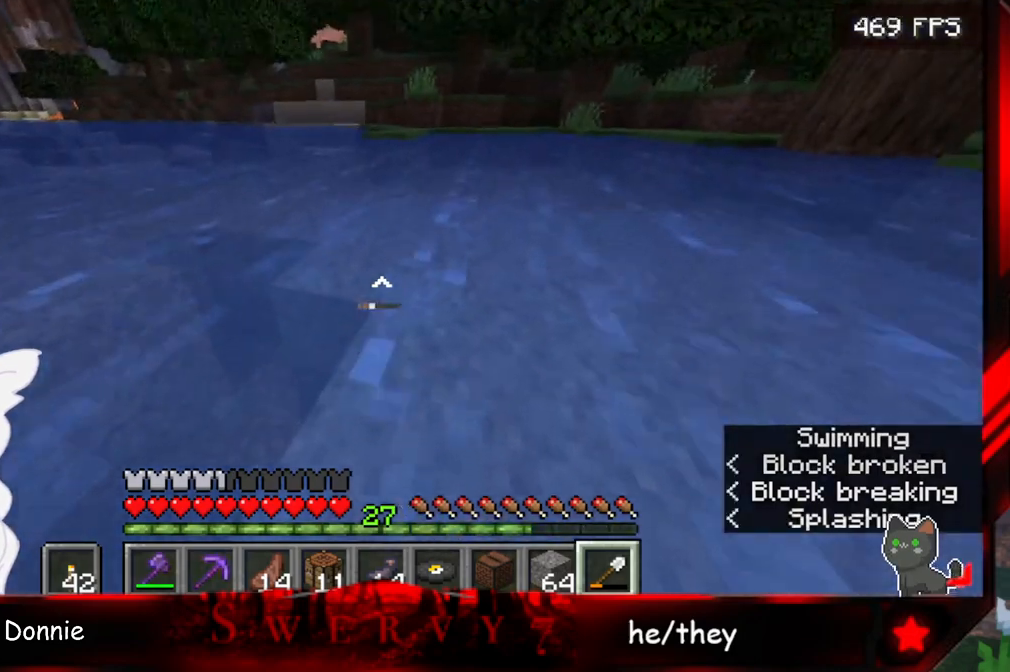
{"keys": ["space", "w"], "mouse": [], "events": [[117, "space", "down"]]}
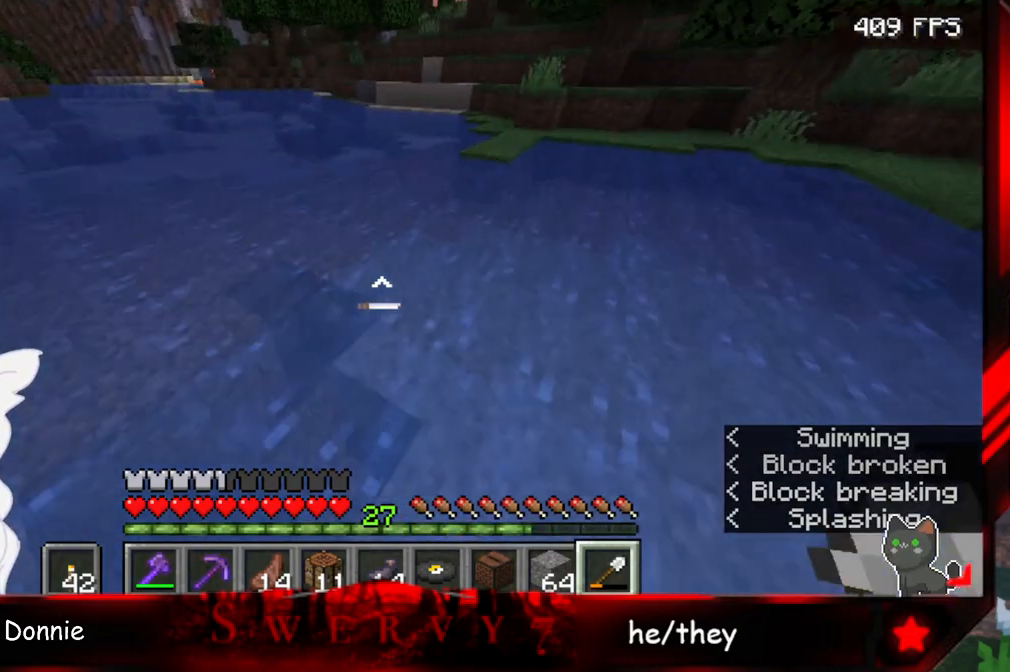
{"keys": ["space", "w"], "mouse": [], "events": []}
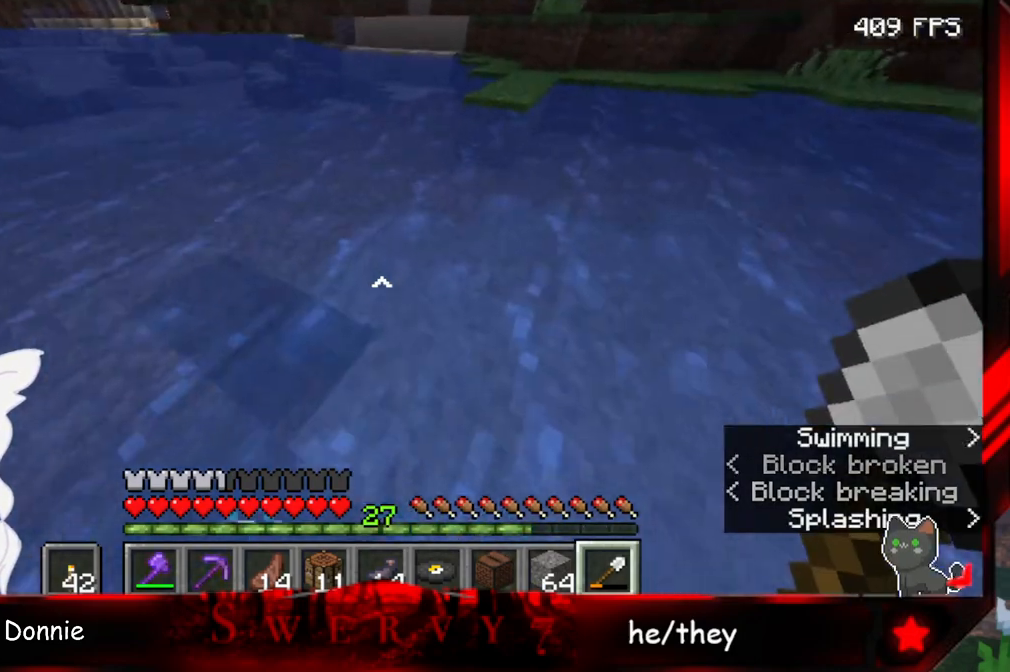
{"keys": ["w"], "mouse": ["left"], "events": [[33, "space", "up"], [67, "mouse_left", "down"]]}
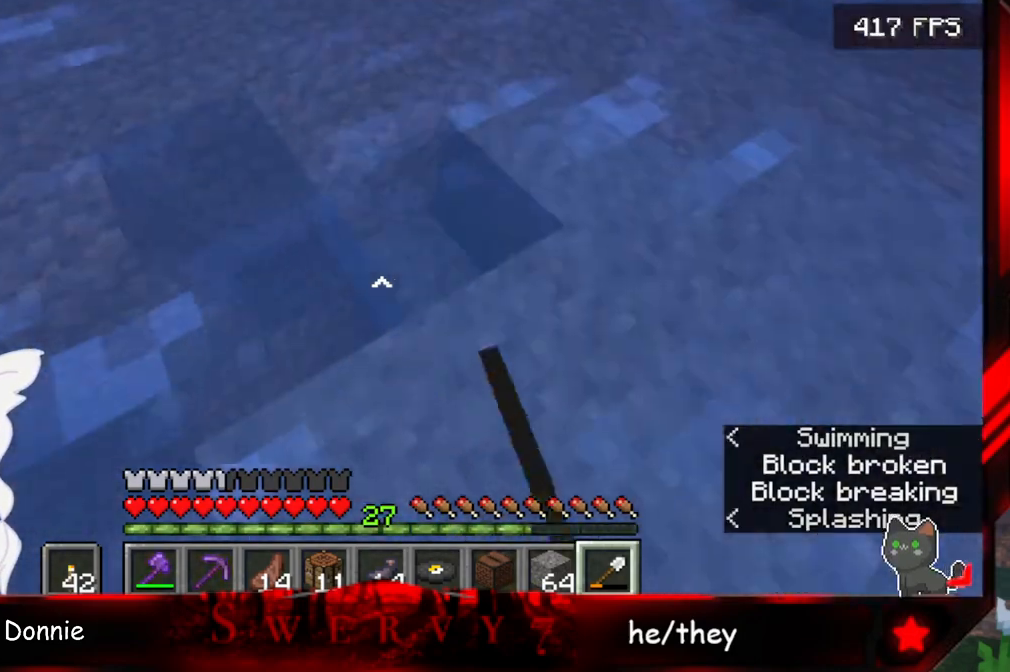
{"keys": ["d", "w"], "mouse": ["left"], "events": [[67, "d", "down"]]}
----------------------------------------
» **What to do**:
The reply has to reproduce every line above verbatim and contain no pictures.

» **Result**:
{"keys": ["space", "w"], "mouse": [], "events": [[117, "space", "down"]]}
{"keys": ["space", "w"], "mouse": [], "events": []}
{"keys": ["w"], "mouse": ["left"], "events": [[33, "space", "up"], [67, "mouse_left", "down"]]}
{"keys": ["d", "w"], "mouse": ["left"], "events": [[67, "d", "down"]]}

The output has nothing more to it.